◆ **Goal of the exercise**
List every line below containing "lines".

[Extracted data entries]
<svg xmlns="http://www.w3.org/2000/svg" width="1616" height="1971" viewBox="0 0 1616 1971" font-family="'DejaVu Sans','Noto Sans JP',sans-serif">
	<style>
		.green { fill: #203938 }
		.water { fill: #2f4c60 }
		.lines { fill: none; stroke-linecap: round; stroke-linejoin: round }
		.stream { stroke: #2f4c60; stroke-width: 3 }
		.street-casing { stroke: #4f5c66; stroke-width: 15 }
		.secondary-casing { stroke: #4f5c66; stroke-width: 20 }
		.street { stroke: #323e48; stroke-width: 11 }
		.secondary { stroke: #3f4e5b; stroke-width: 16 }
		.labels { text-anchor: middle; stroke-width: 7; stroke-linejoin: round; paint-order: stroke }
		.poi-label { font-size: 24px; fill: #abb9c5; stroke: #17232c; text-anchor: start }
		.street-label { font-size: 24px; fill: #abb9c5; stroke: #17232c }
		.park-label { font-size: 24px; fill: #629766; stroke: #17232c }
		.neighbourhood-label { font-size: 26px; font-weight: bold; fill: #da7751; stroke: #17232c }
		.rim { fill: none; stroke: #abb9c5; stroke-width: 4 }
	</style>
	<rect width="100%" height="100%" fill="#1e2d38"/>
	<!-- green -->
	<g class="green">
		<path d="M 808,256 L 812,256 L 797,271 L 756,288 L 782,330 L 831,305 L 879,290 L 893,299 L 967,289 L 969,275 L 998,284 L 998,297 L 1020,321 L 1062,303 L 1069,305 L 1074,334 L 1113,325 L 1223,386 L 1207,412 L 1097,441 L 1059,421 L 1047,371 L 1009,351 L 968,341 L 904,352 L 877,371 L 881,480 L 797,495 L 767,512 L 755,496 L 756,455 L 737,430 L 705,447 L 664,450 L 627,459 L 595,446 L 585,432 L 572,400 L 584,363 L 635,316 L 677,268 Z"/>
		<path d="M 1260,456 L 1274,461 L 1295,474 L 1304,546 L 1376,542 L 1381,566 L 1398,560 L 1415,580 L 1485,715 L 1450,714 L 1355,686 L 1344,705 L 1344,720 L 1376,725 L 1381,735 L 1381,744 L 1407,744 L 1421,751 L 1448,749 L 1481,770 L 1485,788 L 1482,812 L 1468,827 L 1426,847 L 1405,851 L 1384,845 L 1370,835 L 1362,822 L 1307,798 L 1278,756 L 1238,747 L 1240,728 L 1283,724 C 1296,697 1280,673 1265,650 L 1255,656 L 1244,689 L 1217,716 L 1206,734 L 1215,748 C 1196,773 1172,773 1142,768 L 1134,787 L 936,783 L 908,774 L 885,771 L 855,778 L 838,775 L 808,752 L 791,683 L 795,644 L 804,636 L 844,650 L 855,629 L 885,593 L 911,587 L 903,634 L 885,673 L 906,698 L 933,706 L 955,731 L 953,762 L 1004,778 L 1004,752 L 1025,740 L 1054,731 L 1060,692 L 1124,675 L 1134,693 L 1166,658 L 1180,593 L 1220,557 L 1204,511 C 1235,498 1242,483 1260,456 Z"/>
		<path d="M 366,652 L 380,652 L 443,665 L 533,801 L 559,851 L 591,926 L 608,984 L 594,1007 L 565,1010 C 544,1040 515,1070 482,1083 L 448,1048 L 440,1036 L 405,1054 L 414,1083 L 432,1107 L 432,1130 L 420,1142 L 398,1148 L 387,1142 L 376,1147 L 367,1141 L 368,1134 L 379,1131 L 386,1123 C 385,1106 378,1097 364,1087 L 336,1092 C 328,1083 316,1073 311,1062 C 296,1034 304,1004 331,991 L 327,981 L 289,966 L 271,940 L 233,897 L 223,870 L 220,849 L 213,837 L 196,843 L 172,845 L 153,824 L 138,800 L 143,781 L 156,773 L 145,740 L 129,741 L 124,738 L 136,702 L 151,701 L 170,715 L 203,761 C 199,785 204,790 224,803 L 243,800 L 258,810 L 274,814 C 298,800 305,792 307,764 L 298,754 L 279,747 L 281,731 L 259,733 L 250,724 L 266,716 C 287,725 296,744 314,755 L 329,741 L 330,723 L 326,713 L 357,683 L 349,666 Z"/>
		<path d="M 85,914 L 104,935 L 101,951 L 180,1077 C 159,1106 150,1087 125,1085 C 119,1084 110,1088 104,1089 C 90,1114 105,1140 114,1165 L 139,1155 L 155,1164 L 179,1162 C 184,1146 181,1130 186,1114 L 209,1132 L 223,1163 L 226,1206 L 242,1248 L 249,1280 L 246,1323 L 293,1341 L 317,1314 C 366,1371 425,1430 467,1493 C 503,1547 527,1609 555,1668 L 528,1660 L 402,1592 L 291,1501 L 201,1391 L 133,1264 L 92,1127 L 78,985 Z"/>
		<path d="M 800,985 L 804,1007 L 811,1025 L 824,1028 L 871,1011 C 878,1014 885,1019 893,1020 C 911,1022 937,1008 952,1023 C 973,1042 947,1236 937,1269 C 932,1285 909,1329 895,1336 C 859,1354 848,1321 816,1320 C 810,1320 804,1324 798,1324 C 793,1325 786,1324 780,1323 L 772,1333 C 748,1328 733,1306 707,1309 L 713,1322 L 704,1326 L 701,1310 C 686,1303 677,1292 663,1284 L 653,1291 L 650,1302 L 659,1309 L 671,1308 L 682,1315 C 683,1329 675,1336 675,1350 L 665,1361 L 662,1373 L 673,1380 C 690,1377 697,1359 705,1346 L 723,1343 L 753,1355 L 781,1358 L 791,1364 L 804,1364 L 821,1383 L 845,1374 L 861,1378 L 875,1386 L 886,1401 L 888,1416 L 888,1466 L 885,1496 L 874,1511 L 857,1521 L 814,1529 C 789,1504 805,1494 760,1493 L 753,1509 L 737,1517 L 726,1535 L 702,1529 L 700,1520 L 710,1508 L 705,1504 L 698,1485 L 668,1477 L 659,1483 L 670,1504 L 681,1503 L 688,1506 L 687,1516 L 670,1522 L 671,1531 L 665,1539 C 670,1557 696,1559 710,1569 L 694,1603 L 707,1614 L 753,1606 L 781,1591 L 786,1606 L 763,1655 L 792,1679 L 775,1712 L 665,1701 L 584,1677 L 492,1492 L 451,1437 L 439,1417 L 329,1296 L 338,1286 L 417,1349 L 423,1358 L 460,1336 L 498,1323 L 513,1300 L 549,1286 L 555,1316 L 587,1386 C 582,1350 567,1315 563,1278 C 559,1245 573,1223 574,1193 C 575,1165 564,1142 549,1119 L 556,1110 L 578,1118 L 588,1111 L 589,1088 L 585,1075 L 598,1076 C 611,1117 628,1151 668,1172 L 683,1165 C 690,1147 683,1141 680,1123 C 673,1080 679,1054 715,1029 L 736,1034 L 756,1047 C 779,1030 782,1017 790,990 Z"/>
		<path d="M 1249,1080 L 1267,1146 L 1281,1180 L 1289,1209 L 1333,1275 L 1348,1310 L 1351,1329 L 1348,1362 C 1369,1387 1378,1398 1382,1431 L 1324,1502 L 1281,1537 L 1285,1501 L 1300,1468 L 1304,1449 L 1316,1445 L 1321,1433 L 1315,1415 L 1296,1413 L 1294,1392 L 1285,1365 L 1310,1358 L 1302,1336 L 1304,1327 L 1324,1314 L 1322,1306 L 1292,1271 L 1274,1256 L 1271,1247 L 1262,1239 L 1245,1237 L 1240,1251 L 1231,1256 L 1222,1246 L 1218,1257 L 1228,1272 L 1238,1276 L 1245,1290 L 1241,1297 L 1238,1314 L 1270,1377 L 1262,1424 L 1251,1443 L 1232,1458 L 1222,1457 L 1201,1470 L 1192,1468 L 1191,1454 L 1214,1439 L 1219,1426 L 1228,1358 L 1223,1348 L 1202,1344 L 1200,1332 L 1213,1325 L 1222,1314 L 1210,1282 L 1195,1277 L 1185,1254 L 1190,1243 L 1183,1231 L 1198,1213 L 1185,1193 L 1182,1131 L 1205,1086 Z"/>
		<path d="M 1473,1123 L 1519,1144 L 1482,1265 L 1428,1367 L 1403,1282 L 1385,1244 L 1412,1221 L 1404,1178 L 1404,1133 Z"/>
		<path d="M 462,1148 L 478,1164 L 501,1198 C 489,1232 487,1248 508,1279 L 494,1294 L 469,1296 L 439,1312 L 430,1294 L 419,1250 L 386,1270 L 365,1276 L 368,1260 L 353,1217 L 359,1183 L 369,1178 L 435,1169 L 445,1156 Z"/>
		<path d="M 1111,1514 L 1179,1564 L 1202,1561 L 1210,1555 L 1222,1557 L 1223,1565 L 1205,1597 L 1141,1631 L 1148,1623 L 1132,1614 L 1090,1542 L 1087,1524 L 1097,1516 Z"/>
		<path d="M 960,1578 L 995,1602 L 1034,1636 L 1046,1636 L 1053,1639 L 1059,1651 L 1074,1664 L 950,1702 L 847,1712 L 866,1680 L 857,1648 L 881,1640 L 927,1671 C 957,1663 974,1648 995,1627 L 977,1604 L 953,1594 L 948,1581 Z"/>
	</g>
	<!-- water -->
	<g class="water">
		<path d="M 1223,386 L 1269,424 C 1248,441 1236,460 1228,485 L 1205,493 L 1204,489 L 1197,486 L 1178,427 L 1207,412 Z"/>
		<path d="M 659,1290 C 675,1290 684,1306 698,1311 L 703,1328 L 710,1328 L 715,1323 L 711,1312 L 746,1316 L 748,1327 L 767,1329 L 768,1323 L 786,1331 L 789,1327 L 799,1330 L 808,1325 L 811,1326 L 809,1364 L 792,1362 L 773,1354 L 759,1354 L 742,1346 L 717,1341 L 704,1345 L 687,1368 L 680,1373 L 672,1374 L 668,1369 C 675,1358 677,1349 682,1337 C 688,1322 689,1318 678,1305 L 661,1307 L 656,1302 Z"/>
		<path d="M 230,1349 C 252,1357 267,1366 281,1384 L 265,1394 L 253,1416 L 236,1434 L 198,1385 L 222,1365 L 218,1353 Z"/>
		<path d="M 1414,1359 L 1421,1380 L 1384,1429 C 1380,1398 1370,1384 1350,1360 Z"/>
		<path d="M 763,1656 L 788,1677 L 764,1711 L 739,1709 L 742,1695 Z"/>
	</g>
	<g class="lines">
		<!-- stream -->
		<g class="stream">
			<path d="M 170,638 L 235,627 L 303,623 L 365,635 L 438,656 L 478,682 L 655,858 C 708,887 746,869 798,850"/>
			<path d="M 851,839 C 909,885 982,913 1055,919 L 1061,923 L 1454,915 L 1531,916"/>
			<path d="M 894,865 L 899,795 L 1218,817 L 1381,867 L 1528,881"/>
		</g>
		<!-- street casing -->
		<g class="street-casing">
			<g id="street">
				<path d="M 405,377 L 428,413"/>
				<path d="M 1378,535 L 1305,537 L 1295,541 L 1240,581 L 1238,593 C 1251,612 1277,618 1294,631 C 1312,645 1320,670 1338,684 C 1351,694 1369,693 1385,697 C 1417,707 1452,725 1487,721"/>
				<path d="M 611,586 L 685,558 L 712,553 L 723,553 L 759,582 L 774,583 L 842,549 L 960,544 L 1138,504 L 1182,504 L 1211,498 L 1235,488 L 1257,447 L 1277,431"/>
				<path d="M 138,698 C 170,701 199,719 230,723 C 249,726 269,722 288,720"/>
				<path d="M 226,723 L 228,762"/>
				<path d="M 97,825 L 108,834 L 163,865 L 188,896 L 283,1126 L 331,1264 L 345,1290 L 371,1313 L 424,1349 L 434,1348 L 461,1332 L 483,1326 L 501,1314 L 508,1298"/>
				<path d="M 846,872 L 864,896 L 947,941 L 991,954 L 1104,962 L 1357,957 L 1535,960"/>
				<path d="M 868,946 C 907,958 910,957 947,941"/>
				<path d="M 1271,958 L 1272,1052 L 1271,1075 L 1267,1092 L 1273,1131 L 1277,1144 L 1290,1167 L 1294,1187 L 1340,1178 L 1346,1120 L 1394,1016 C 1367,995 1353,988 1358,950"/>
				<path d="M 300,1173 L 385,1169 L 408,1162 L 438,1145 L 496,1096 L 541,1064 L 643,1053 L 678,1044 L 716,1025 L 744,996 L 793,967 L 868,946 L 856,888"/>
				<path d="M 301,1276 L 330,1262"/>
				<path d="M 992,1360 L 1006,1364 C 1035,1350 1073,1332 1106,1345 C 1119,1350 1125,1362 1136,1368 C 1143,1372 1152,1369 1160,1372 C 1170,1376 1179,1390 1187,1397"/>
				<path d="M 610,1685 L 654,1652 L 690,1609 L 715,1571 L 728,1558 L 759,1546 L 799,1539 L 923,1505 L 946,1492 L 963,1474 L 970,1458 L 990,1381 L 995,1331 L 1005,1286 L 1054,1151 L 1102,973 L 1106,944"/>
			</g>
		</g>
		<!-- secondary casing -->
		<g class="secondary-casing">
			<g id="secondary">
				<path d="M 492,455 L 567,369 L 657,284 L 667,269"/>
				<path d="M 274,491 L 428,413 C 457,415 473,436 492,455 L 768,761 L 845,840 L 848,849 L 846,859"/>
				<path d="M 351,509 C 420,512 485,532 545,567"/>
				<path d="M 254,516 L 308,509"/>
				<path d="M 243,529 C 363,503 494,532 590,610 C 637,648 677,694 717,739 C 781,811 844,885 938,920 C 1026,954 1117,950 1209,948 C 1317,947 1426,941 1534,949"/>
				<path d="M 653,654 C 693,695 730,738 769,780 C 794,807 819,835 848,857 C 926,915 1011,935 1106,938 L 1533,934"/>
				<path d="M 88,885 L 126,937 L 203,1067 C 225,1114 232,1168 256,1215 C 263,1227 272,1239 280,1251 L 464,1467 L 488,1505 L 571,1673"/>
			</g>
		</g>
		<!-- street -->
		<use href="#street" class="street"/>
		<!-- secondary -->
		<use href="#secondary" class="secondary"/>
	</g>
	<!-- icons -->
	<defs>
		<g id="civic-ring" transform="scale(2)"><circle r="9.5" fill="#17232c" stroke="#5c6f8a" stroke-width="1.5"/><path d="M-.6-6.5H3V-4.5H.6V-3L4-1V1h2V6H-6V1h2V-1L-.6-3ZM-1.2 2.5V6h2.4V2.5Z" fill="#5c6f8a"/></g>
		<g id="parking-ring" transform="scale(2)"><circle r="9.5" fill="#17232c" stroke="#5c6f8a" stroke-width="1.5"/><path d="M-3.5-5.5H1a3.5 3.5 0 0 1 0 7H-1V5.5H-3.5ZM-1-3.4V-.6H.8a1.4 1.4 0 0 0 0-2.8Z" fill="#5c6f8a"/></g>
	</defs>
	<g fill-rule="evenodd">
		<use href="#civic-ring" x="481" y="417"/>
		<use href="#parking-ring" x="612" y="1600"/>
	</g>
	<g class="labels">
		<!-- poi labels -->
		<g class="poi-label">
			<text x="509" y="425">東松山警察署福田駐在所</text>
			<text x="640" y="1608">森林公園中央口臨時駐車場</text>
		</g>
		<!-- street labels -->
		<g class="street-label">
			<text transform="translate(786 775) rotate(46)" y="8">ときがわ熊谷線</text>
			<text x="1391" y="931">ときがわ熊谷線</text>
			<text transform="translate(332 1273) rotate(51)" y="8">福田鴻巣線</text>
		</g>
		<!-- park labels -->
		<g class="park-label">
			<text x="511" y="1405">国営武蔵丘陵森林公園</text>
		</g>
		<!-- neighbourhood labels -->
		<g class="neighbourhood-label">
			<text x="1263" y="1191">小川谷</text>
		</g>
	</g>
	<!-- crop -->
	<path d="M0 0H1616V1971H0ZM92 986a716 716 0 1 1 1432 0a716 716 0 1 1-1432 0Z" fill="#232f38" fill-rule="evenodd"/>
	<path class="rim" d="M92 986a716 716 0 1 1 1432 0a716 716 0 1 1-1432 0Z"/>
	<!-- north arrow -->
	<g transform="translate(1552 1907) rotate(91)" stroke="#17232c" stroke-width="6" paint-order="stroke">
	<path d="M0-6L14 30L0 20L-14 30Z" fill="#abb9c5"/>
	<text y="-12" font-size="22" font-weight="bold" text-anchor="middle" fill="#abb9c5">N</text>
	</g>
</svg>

◆ **Your response**
		.lines { fill: none; stroke-linecap: round; stroke-linejoin: round }
	<g class="lines">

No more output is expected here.